The Dunn team was on the verge of isolating a substance that killed pathogens without damaging their hosts. Which made it highly interesting medically.
Howard Florey made penicillin the Dunn School’s number one priority. Two months after Chain’s first test, at 11:00 A.M. on May 25, 1940, Florey infected eight mice with Streptococcus pyogenes, the pathogen responsible for infections like strep throat, impetigo, erysipelas, and even the flesh-eating nightmare, necrotizing fasciitis. At noon, two mice were given 10 milligrams of penicillin, and another two were given 5 milligrams. Follow-up doses were given at 4:15, 6:20, and 10:00. Just before midnight, as Heatley recorded in his lab notebook, “one mouse got up and staggered about for a few seconds, then fell down, twitched once or twice, and was dead.” By 4:00 A.M. on May 26, all four of the controls had died.
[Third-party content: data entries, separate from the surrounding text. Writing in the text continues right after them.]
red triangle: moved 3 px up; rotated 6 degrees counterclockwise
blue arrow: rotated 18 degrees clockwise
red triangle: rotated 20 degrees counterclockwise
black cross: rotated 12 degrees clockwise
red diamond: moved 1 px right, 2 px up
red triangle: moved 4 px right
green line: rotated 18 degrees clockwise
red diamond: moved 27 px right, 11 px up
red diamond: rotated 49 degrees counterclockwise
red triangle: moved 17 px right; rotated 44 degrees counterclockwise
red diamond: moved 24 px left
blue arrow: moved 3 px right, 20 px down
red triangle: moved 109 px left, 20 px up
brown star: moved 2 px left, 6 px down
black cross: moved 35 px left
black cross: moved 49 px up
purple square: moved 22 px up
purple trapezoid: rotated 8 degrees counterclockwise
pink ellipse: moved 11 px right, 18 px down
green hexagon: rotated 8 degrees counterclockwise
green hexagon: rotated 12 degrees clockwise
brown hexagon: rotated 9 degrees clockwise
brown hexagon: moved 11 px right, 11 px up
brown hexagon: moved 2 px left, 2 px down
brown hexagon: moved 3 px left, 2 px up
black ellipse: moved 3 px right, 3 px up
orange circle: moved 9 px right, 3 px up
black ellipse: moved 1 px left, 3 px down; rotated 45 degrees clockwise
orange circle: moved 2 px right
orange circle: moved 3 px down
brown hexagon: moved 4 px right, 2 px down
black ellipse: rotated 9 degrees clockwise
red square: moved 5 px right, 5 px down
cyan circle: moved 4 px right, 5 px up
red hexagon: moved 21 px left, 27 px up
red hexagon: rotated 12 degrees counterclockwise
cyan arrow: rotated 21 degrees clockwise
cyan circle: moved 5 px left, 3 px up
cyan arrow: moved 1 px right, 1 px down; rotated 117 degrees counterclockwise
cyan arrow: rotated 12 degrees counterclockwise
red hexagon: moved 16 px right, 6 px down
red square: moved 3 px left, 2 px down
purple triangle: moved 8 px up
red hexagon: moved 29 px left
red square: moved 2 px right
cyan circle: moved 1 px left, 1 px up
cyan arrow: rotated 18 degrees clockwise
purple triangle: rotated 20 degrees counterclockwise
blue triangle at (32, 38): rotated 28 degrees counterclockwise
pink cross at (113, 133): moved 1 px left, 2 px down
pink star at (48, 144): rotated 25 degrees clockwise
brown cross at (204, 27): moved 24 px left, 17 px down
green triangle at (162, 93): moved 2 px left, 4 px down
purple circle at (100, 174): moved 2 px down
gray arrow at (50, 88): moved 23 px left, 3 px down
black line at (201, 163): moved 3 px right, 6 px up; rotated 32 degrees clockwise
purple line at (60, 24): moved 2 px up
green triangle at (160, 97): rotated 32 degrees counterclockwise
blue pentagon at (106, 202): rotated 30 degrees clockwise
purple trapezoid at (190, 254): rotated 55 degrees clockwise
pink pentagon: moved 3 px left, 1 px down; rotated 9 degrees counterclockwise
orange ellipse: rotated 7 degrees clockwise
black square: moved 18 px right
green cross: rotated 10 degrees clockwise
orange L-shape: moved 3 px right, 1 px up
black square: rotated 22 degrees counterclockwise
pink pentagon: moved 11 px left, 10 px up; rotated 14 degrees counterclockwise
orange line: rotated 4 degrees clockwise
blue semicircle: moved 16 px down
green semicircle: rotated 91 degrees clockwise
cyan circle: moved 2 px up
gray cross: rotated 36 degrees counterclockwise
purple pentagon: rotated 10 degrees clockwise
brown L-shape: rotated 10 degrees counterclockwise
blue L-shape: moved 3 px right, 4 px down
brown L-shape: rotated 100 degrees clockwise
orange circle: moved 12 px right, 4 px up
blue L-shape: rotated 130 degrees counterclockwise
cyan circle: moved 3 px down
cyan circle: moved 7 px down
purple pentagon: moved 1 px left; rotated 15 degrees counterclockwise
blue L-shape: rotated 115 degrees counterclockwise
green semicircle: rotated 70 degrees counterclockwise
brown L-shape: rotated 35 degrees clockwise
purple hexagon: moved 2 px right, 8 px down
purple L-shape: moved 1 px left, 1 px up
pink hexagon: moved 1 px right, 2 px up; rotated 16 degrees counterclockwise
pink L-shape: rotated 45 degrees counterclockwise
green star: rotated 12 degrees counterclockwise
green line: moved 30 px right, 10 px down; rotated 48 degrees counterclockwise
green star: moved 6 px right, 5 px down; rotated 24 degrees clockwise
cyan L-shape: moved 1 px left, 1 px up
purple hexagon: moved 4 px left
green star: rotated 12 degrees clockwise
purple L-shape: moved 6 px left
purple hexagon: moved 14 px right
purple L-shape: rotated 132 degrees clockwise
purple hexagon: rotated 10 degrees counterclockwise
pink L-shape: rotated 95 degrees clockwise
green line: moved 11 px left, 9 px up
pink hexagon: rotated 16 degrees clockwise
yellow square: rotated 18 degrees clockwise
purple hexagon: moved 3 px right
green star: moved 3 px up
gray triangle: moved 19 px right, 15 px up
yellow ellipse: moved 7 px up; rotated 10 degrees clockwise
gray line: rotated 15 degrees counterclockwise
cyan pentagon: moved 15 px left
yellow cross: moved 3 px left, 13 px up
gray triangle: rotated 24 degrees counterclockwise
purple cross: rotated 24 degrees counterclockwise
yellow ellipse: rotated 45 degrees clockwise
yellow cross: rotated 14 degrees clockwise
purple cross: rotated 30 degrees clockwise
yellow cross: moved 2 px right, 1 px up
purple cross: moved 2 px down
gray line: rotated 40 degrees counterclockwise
All four of the treated mice survived.
The following day, as the Battle of France raged, nearly seven hundred British ships and small craft started evacuating what Prime Minister Winston Churchill called the “root and core and brain of the British Army” from Dunkirk. It would be four years before they would return, on June 6, 1944: D-day. When they began the liberation of France, the most important and valuable medicine used by their medics and field hospitals would be the same substance that had saved four of the Dunn School’s mice.